Thursday, October 05, 2006

mapimation 1.1

of course, my mapimation is still very much a work in progress. gathering data has proved to be very time consuming. i have sketched out a storyboard to convey the general concept. i should have preliminary animation done by studio on monday.

i am going to focus on the internet and world wide web as they relate to language. i also hope to make the infrastructure of the internet apparent through the map. language is of course a limiting factor in communication and thus the internet. the languages of the 313 billion website online:
  1. english / 68.4%
  2. japanese / 5.9%
  3. german / 5.8%
  4. chinese / 3.9%
  5. french / 3.0%
  6. spanish / 2.4%
  7. russian / 1.9%
  8. italian / 1.6%
  9. portuguese / 1.4%
  10. korean / 1.3%
  11. all others / 4.6%

more to come on language of the internet in a megablog post.


i will map the path that data takes from the u.s. to each country that significantly speaks one of the above ten languages. a language will defined as significantly spoken if it is an official language for the country, an official language within a region of the country, and/or spoken by more that 1% of the inhabitants of the country. as such, some countries will fall into multiple language categories (the u.s., for example, belongs to each language category)

here is the storyboard:


keyframe01
: the data begins to hop from origin. appears as continuous stream of packets (represented by small spheres or other simple geometric shape). the height of each hop is determined by the total number of packets that make the same hop.





keyframe02: the data continues to stream from origin. it continues to hop to its final destination, an internet server in each country. the order is determined by the ping time of each final destination. the data leaves a trail/residue along the path that it travels. this begins to create spatial implications that indicate the structure of the internetwork.





keyframe03: all the packets have reached their final destination. the residues of their hops creates an interwoven fabric across the globe. the animation pauses here briefly.

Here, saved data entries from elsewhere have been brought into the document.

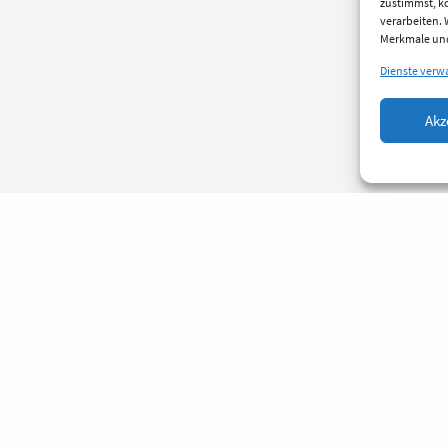
zustimmst, kö
verarbeiten.
Merkmale und
Dienste verw
Akz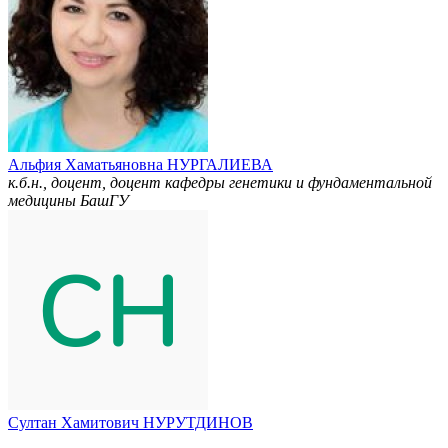
Альфия Хаматьяновна НУРГАЛИЕВА
к.б.н., доцент, доцент кафедры генетики и фундаментальной
медицины БашГУ
Султан Хамитович НУРУТДИНОВ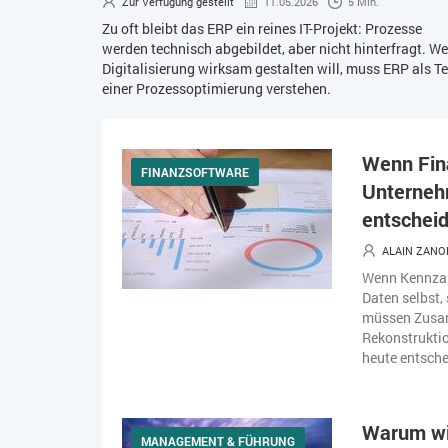
Zur Verfügung gestellt
11.05.2026
5 Min.
Zu oft bleibt das ERP ein reines IT-Projekt: Prozesse
werden technisch abgebildet, aber nicht hinterfragt. We
Digitalisierung wirksam gestalten will, muss ERP als Te
einer Prozessoptimierung verstehen.
Wenn Fin
FINANZSOFTWARE
Unternehm
entschei
ALAIN ZANO
Wenn Kennzahl
Daten selbst,
müssen Zusa
Rekonstruktion
heute entsche
Warum wir
MANAGEMENT & FÜHRUNG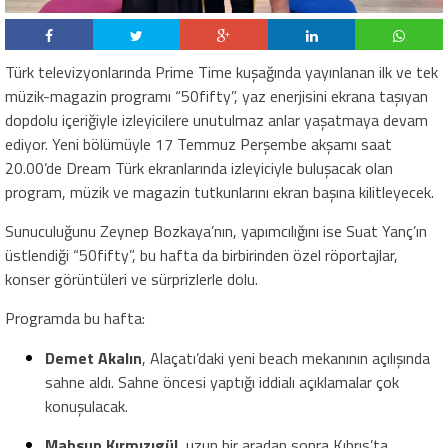
Türk televizyonlarında Prime Time kuşağında yayınlanan ilk ve tek
müzik-magazin programı “50fifty”, yaz enerjisini ekrana taşıyan
dopdolu içeriğiyle izleyicilere unutulmaz anlar yaşatmaya devam
ediyor. Yeni bölümüyle 17 Temmuz Perşembe akşamı saat
20.00’de Dream Türk ekranlarında izleyiciyle buluşacak olan
program, müzik ve magazin tutkunlarını ekran başına kilitleyecek.
Sunuculuğunu Zeynep Bozkaya’nın, yapımcılığını ise Suat Yanç’ın
üstlendiği “50fifty”, bu hafta da birbirinden özel röportajlar,
konser görüntüleri ve sürprizlerle dolu.
Programda bu hafta:
Demet Akalın
, Alaçatı’daki yeni beach mekanının açılışında
sahne aldı. Sahne öncesi yaptığı iddialı açıklamalar çok
konuşulacak.
Mahsun Kırmızıgül
, uzun bir aradan sonra Kıbrıs’ta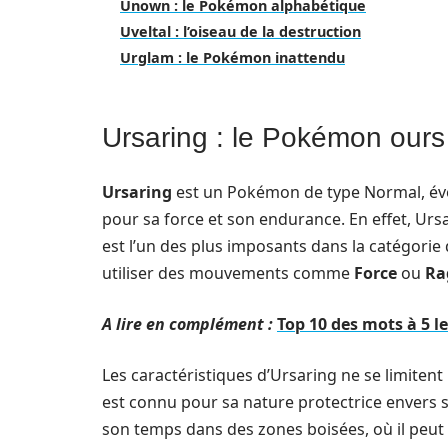
Unown : le Pokémon alphabétique
Uveltal : l’oiseau de la destruction
Urglam : le Pokémon inattendu
Ursaring : le Pokémon our
Ursaring
est un Pokémon de type Normal, évo
pour sa force et son endurance. En effet, Ursa
est l’un des plus imposants dans la catégori
utiliser des mouvements comme
Force
ou
Ra
A lire en complément :
Top 10 des mots à 5 l
Les caractéristiques d’Ursaring ne se limite
est connu pour sa nature protectrice envers se
son temps dans des zones boisées, où il peut s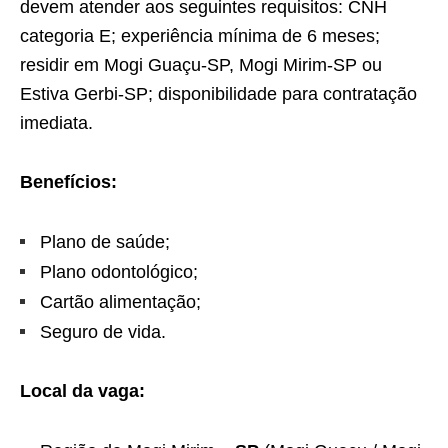
devem atender aos seguintes requisitos: CNH
categoria E; experiência mínima de 6 meses;
residir em Mogi Guaçu-SP, Mogi Mirim-SP ou
Estiva Gerbi-SP; disponibilidade para contratação
imediata.
Benefícios:
Plano de saúde;
Plano odontológico;
Cartão alimentação;
Seguro de vida.
Local da vaga: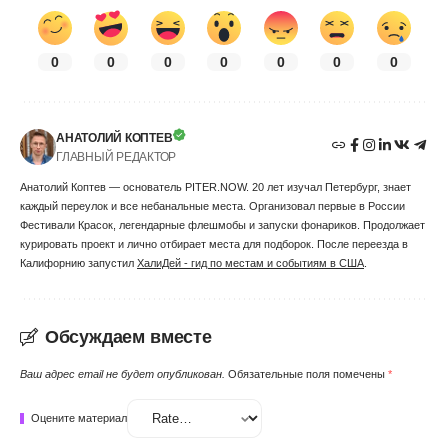
0
0
0
0
0
0
0
АНАТОЛИЙ КОПТЕВ
ГЛАВНЫЙ РЕДАКТОР
Анатолий Коптев — основатель PITER.NOW. 20 лет изучал Петербург, знает
каждый переулок и все небанальные места. Организовал первые в России
Фестивали Красок, легендарные флешмобы и запуски фонариков. Продолжает
курировать проект и лично отбирает места для подборок. После переезда в
Калифорнию запустил
ХалиДей - гид по местам и событиям в США
.
Обсуждаем вместе
Ваш адрес email не будет опубликован.
Обязательные поля помечены
*
Оцените материал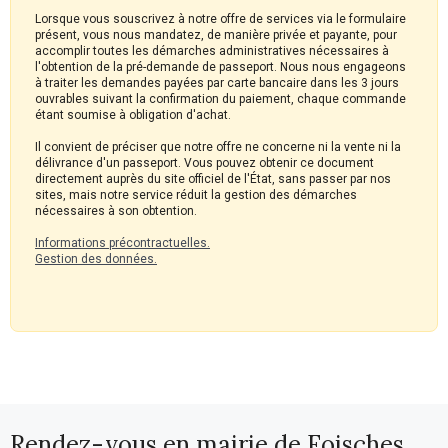
Lorsque vous souscrivez à notre offre de services via le formulaire
présent, vous nous mandatez, de manière privée et payante, pour
accomplir toutes les démarches administratives nécessaires à
l'obtention de la pré-demande de passeport. Nous nous engageons
à traiter les demandes payées par carte bancaire dans les 3 jours
ouvrables suivant la confirmation du paiement, chaque commande
étant soumise à obligation d'achat.
Il convient de préciser que notre offre ne concerne ni la vente ni la
délivrance d'un passeport. Vous pouvez obtenir ce document
directement auprès du site officiel de l'État, sans passer par nos
sites, mais notre service réduit la gestion des démarches
nécessaires à son obtention.
Informations précontractuelles.
Gestion des données.
Rendez-vous en mairie de Foisches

keyframe04: the globe is reorganized to create language continents. the movement of the countries is animated. the residue of each hop is moved with each country. the animation pauses briefly. then, each packet hops back to the origin along the reorganized paths. this intent is to show not only the 'language continents' but the dependence on the infrastructure which pays no mind to language barriers.





keyframe05: all the residuals are gone. here is the globe reorganized by language.

2 comments:

rael said...

very nice start. i think keyframing is helpful. i might suggest that you think sectionally as well. do the flat contentent begin to have topography based upon a certain data set perhaps? also, can the points that reference certain areas on the current continents shift was well, creating another morphing system? i think in all the animations, it will be interesting to see every frame all in a single image as well.

Melissa said...

I love the language continents. Good way to look at it. It would be interesting to see phone transmissions from back in the day in the same sense, because you can compare the two. Just a thought.